[Task instructions]
Please return all of the records that follow, exactly as written.

[Records provided]
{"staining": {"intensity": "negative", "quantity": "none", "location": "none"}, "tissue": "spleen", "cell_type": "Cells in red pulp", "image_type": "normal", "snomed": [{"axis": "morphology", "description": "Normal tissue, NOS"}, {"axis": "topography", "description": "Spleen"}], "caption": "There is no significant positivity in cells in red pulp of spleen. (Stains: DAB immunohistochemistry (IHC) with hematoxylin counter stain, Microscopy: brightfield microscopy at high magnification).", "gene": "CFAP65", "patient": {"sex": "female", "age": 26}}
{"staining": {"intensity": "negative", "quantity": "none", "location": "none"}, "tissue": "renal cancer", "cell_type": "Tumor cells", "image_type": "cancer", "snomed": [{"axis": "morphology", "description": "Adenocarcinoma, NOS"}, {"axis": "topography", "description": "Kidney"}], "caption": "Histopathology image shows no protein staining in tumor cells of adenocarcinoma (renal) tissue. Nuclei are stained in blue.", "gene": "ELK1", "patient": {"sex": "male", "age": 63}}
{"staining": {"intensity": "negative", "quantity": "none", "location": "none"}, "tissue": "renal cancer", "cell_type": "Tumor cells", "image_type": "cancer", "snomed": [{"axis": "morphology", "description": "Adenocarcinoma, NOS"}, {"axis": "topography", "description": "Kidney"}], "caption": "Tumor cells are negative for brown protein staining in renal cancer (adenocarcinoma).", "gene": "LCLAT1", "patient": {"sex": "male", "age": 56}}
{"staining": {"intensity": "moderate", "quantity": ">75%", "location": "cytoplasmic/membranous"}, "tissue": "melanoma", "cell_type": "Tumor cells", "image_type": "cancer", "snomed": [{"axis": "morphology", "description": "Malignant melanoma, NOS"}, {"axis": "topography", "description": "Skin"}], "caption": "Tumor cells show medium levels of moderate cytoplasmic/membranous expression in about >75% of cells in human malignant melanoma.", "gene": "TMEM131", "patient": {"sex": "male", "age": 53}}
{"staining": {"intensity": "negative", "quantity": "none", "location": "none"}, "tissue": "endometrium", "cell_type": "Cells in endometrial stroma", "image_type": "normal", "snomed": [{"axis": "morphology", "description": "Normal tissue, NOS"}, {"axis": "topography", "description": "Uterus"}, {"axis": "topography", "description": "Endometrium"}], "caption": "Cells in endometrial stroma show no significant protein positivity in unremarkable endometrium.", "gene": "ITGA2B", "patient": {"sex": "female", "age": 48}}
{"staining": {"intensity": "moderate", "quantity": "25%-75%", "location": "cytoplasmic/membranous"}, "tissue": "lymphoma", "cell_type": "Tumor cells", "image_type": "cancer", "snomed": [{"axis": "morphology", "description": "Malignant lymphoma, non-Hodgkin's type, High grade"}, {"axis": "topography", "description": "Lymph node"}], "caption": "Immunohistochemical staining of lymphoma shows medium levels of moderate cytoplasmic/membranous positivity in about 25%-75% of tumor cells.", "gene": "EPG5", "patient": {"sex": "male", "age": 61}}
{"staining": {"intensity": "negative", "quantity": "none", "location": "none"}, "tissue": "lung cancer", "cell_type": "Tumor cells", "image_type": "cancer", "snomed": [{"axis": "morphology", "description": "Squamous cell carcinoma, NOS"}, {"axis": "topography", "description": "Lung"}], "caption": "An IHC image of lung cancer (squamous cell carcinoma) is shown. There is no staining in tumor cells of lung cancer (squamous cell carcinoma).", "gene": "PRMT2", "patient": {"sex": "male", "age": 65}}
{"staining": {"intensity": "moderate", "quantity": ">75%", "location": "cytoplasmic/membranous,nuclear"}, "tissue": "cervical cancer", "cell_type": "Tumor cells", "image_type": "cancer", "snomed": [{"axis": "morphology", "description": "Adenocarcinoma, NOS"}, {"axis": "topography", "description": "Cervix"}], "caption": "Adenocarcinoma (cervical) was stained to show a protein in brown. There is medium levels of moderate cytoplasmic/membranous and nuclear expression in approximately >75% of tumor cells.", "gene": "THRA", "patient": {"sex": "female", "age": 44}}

[Answer to this exercise]
{"staining": {"intensity": "negative", "quantity": "none", "location": "none"}, "tissue": "spleen", "cell_type": "Cells in red pulp", "image_type": "normal", "snomed": [{"axis": "morphology", "description": "Normal tissue, NOS"}, {"axis": "topography", "description": "Spleen"}], "caption": "There is no significant positivity in cells in red pulp of spleen. (Stains: DAB immunohistochemistry (IHC) with hematoxylin counter stain, Microscopy: brightfield microscopy at high magnification).", "gene": "CFAP65", "patient": {"sex": "female", "age": 26}}
{"staining": {"intensity": "negative", "quantity": "none", "location": "none"}, "tissue": "renal cancer", "cell_type": "Tumor cells", "image_type": "cancer", "snomed": [{"axis": "morphology", "description": "Adenocarcinoma, NOS"}, {"axis": "topography", "description": "Kidney"}], "caption": "Histopathology image shows no protein staining in tumor cells of adenocarcinoma (renal) tissue. Nuclei are stained in blue.", "gene": "ELK1", "patient": {"sex": "male", "age": 63}}
{"staining": {"intensity": "negative", "quantity": "none", "location": "none"}, "tissue": "renal cancer", "cell_type": "Tumor cells", "image_type": "cancer", "snomed": [{"axis": "morphology", "description": "Adenocarcinoma, NOS"}, {"axis": "topography", "description": "Kidney"}], "caption": "Tumor cells are negative for brown protein staining in renal cancer (adenocarcinoma).", "gene": "LCLAT1", "patient": {"sex": "male", "age": 56}}
{"staining": {"intensity": "moderate", "quantity": ">75%", "location": "cytoplasmic/membranous"}, "tissue": "melanoma", "cell_type": "Tumor cells", "image_type": "cancer", "snomed": [{"axis": "morphology", "description": "Malignant melanoma, NOS"}, {"axis": "topography", "description": "Skin"}], "caption": "Tumor cells show medium levels of moderate cytoplasmic/membranous expression in about >75% of cells in human malignant melanoma.", "gene": "TMEM131", "patient": {"sex": "male", "age": 53}}
{"staining": {"intensity": "negative", "quantity": "none", "location": "none"}, "tissue": "endometrium", "cell_type": "Cells in endometrial stroma", "image_type": "normal", "snomed": [{"axis": "morphology", "description": "Normal tissue, NOS"}, {"axis": "topography", "description": "Uterus"}, {"axis": "topography", "description": "Endometrium"}], "caption": "Cells in endometrial stroma show no significant protein positivity in unremarkable endometrium.", "gene": "ITGA2B", "patient": {"sex": "female", "age": 48}}
{"staining": {"intensity": "moderate", "quantity": "25%-75%", "location": "cytoplasmic/membranous"}, "tissue": "lymphoma", "cell_type": "Tumor cells", "image_type": "cancer", "snomed": [{"axis": "morphology", "description": "Malignant lymphoma, non-Hodgkin's type, High grade"}, {"axis": "topography", "description": "Lymph node"}], "caption": "Immunohistochemical staining of lymphoma shows medium levels of moderate cytoplasmic/membranous positivity in about 25%-75% of tumor cells.", "gene": "EPG5", "patient": {"sex": "male", "age": 61}}
{"staining": {"intensity": "negative", "quantity": "none", "location": "none"}, "tissue": "lung cancer", "cell_type": "Tumor cells", "image_type": "cancer", "snomed": [{"axis": "morphology", "description": "Squamous cell carcinoma, NOS"}, {"axis": "topography", "description": "Lung"}], "caption": "An IHC image of lung cancer (squamous cell carcinoma) is shown. There is no staining in tumor cells of lung cancer (squamous cell carcinoma).", "gene": "PRMT2", "patient": {"sex": "male", "age": 65}}
{"staining": {"intensity": "moderate", "quantity": ">75%", "location": "cytoplasmic/membranous,nuclear"}, "tissue": "cervical cancer", "cell_type": "Tumor cells", "image_type": "cancer", "snomed": [{"axis": "morphology", "description": "Adenocarcinoma, NOS"}, {"axis": "topography", "description": "Cervix"}], "caption": "Adenocarcinoma (cervical) was stained to show a protein in brown. There is medium levels of moderate cytoplasmic/membranous and nuclear expression in approximately >75% of tumor cells.", "gene": "THRA", "patient": {"sex": "female", "age": 44}}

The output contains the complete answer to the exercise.